───── Extracted information ─────

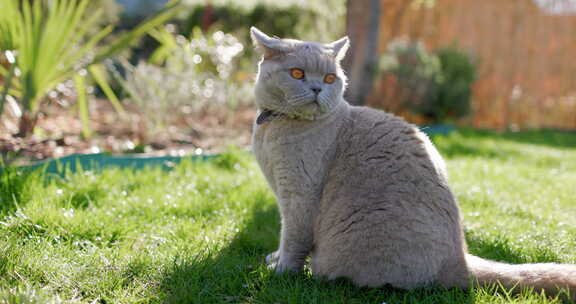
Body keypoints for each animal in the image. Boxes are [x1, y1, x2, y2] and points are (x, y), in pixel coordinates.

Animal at [250, 26, 576, 300]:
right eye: (297, 73)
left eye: (330, 79)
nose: (318, 89)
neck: (271, 130)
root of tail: (460, 259)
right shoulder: (282, 194)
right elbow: (284, 236)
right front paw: (274, 258)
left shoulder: (299, 195)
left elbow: (293, 237)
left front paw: (281, 272)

─────

**Directions for this task:** In the lines above, locate the string "right". Copy every line where it occurs.

**Response:**
right eye: (297, 73)
right shoulder: (282, 194)
right elbow: (284, 236)
right front paw: (274, 258)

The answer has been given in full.